Heute morgen bin ich wieder früh los und nach Györ hinein. Aber irgendwie hatten alle Geschäfte und Cafes noch geschlossen. Erst beim Verlassen von Györ entdeckte ich einen Supermarkt der Handelskette „Spar“, bei dem ich dann einkaufte. In Györ verließ ich dann mit Absicht den Donauradweg, denn der führte in eine seltsame Richtung und war auf der Karte auch nicht mehr ganz eingezeichnet. Der Donauradweg ist in Ungarn aber auch sehr schlecht ausgeschildert. Stattdessen folgte ich der N1, einer Nationalstraße. Laut Karte konnte es aber auch eine N10 sein. Ich wollte damit wieder zur Donau kommen. Die Straße war zwar für Pferdewagen, Traktoren und Fahrräder nicht zugelassen, aber das machte mir nichts. Es herrschte viel Verkehr und das war das ärgerlichste, denn ich musste mich so aufs Fahren konzentrieren, dass ich von der Landschaft nicht viel mitbekam. Schließlich erreichte ich wieder die Donau, die hier immer noch die Grenze zwischen Ungarn und der Slowakei bildet. Ab hier wurde es wieder schöner, obwohl der Verkehr nicht viel besser wurde. Aber wenigstens waren Fahrräder wieder zugelassen, Traktoren und Pferdewagen allerdings immer noch nicht. Ich begegnete auch wieder anderen Donau-Radreisenden. Alle waren mindestens so gut ausgerüstet wie ich und ca. 80% mit Ortlieb Taschen. Früher begegneten mir dagegen auch viele mit leichtem Gepäck. Das hatte schon etwas Besonderes, wir grüßten uns immer mit Handzeichen unter Gleichgesinnten, wie woanders nur Motorradfahrer.

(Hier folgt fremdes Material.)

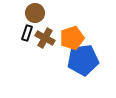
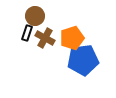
brown circle: moved 3 px down
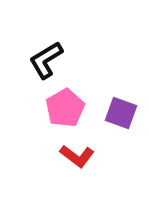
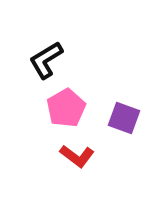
pink pentagon: moved 1 px right
purple square: moved 3 px right, 5 px down
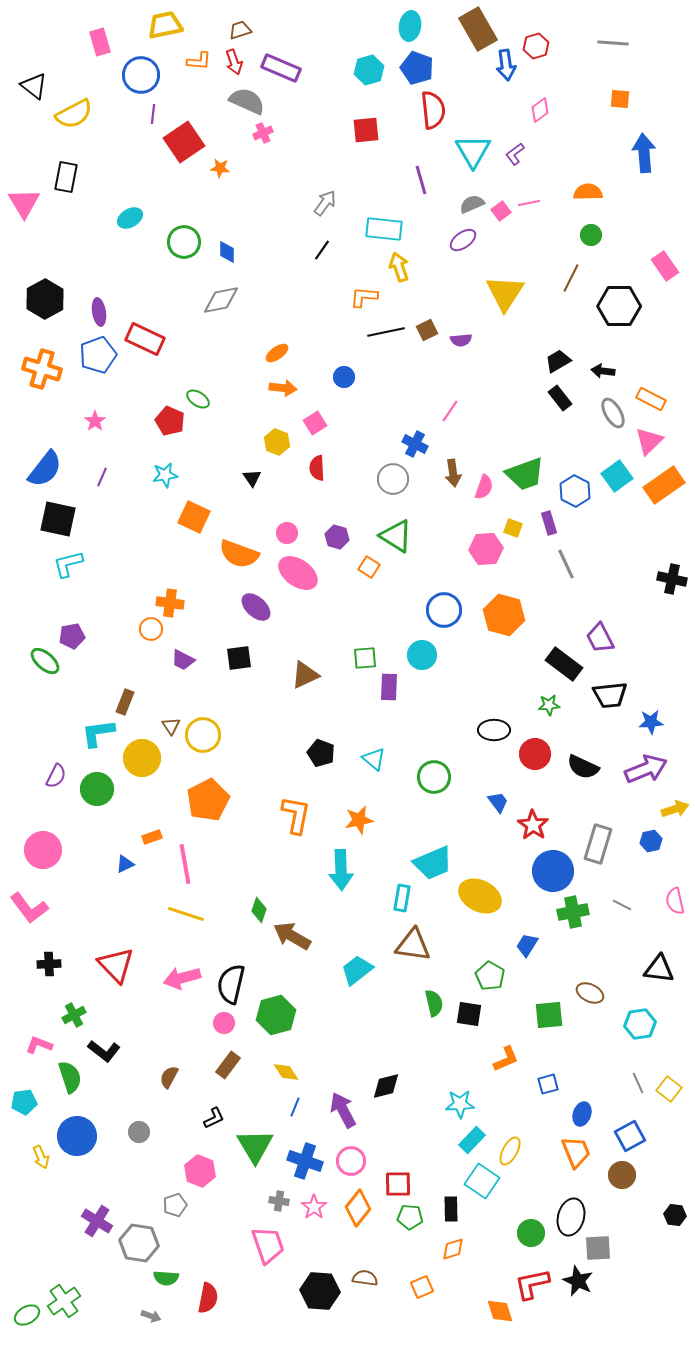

Eigentlich wollte ich heute über Esztergom nach Visegrad gelangen und dort per Fähre auf die andere Seite übersetzen. Aber das Fahren war heute sehr anstrengend, ich hatte starken Gegenwind. Also lagerte ich genau zwischen Esztergom und Visegrad bei Dömös auf einem inoffiziellen Zeltplatz. Meine linken Nachbarn waren anscheinend urlaubende Ungarn. Rechts von mir zelteten drei Angehörige einer Krisna Sekte.
Ich sprang heute abend noch mal kurz in die Donau – das tat gut. Aber ich glaube, das Wasser ist nicht mehr so sauber wie noch in Österreich. In Dömös war auch das Schild mit dem Donaukilometer 1700. Also waren es nur noch 1700 km bis zum Schwarzen Meer.